**Work order:** Return every line from the start of the rows through the line that contains "jiang province, China.", inclusive, copied without any change.

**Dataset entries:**
◇ ◇ ◇ ◇ ◇

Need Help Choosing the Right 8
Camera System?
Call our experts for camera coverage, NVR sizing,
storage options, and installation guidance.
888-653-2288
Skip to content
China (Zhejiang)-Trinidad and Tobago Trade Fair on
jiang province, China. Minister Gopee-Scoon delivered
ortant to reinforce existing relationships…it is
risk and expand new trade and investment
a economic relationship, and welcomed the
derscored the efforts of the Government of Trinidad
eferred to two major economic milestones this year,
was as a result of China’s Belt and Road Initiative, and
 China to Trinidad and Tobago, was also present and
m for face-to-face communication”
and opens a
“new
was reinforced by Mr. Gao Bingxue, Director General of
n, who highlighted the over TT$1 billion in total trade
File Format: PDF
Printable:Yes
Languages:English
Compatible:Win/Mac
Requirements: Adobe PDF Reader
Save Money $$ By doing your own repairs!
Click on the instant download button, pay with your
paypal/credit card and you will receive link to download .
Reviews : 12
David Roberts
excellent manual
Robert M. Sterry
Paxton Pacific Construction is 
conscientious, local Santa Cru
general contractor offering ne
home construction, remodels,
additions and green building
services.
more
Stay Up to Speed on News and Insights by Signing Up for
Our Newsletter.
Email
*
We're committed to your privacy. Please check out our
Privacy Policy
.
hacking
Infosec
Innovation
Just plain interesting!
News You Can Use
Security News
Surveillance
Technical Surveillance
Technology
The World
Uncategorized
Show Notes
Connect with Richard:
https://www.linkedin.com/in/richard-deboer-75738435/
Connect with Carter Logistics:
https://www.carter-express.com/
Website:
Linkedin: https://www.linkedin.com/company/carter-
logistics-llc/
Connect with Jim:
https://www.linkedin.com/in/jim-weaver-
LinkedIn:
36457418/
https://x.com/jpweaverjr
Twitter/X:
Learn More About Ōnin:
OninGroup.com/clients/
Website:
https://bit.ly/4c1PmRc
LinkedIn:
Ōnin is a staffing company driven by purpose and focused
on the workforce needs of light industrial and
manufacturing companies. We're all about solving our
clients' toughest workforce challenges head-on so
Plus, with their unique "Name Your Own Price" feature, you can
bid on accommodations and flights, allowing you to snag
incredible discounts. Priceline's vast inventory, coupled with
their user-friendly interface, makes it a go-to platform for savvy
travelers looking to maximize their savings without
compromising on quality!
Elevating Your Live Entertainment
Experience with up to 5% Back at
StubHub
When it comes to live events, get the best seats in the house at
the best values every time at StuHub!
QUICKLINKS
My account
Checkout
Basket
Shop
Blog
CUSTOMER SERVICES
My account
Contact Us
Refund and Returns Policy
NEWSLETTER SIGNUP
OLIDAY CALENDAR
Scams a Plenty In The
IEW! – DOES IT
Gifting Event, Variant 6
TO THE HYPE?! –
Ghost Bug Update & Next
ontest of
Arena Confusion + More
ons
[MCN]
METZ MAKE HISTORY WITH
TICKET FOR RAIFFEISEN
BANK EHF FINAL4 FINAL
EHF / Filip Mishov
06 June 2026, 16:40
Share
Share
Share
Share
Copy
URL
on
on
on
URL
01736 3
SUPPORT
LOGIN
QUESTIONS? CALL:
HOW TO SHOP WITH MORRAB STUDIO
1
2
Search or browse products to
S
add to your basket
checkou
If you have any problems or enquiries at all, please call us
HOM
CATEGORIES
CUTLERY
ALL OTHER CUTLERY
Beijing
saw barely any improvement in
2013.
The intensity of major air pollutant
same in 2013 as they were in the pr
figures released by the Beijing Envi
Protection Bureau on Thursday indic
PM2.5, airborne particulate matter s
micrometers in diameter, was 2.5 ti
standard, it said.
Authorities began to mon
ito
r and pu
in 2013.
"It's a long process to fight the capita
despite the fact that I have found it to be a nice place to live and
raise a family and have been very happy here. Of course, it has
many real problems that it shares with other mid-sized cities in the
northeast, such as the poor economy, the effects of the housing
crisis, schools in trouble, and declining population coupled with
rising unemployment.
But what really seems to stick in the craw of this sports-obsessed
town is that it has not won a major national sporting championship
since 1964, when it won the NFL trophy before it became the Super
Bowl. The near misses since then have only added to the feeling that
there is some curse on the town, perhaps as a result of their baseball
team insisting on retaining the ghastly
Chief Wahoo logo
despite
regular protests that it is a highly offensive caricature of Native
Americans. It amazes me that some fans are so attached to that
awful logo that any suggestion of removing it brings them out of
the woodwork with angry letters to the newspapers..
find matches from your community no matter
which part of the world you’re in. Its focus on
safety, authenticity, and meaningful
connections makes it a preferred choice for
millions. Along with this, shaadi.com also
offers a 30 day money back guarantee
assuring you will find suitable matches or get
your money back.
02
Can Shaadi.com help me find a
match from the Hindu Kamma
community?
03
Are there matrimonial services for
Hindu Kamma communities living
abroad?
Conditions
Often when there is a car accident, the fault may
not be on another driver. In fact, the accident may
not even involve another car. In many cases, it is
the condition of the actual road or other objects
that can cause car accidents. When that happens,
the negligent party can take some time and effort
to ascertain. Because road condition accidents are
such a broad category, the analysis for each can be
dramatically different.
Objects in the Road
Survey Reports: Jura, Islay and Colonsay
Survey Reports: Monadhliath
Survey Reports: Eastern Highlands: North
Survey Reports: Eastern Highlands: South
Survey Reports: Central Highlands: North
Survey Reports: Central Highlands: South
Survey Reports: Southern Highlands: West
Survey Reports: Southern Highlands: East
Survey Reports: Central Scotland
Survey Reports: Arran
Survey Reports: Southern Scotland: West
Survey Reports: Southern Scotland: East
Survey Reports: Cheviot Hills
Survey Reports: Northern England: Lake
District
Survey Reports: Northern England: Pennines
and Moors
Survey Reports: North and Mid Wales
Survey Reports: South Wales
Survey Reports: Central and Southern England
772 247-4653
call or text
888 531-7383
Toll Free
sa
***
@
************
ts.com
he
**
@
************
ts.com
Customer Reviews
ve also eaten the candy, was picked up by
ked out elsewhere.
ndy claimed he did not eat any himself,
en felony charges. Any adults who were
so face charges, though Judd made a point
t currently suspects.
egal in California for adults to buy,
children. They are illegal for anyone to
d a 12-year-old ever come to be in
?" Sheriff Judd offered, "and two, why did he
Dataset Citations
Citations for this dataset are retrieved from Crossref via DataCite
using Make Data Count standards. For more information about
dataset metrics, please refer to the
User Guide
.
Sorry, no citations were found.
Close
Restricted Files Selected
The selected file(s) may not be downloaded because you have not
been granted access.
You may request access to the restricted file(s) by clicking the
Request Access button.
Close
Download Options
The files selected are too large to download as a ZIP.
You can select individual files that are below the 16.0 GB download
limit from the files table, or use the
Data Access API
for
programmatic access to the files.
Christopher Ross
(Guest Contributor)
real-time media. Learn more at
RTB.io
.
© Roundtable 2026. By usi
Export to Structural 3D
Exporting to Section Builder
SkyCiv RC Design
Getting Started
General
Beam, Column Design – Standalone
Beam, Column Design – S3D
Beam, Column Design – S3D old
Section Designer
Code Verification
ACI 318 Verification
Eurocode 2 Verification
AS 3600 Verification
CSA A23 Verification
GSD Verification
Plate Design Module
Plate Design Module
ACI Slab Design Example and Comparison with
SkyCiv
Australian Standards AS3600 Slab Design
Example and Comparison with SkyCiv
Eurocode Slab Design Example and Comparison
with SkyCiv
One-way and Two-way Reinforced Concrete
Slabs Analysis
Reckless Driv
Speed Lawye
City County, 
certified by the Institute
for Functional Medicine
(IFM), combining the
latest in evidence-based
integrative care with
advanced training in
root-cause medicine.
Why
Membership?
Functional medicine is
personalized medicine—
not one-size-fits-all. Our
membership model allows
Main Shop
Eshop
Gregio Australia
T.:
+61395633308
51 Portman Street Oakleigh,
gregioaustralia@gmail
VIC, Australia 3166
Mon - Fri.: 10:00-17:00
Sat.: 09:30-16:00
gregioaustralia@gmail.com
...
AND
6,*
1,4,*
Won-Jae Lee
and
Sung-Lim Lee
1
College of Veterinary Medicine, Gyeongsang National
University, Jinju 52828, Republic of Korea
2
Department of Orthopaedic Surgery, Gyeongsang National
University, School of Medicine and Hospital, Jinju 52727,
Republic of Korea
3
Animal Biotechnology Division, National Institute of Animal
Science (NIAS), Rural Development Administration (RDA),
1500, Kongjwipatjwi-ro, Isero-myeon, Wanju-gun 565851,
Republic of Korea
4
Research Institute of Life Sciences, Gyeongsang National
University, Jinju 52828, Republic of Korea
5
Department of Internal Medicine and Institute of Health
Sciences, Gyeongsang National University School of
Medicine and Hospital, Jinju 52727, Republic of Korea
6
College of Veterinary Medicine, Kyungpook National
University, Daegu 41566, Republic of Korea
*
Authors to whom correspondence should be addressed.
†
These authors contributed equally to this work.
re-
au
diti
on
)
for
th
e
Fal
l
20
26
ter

◇ ◇ ◇ ◇ ◇

**Output below:**
Need Help Choosing the Right 8
Camera System?
Call our experts for camera coverage, NVR sizing,
storage options, and installation guidance.
888-653-2288
Skip to content
China (Zhejiang)-Trinidad and Tobago Trade Fair on
jiang province, China. Minister Gopee-Scoon delivered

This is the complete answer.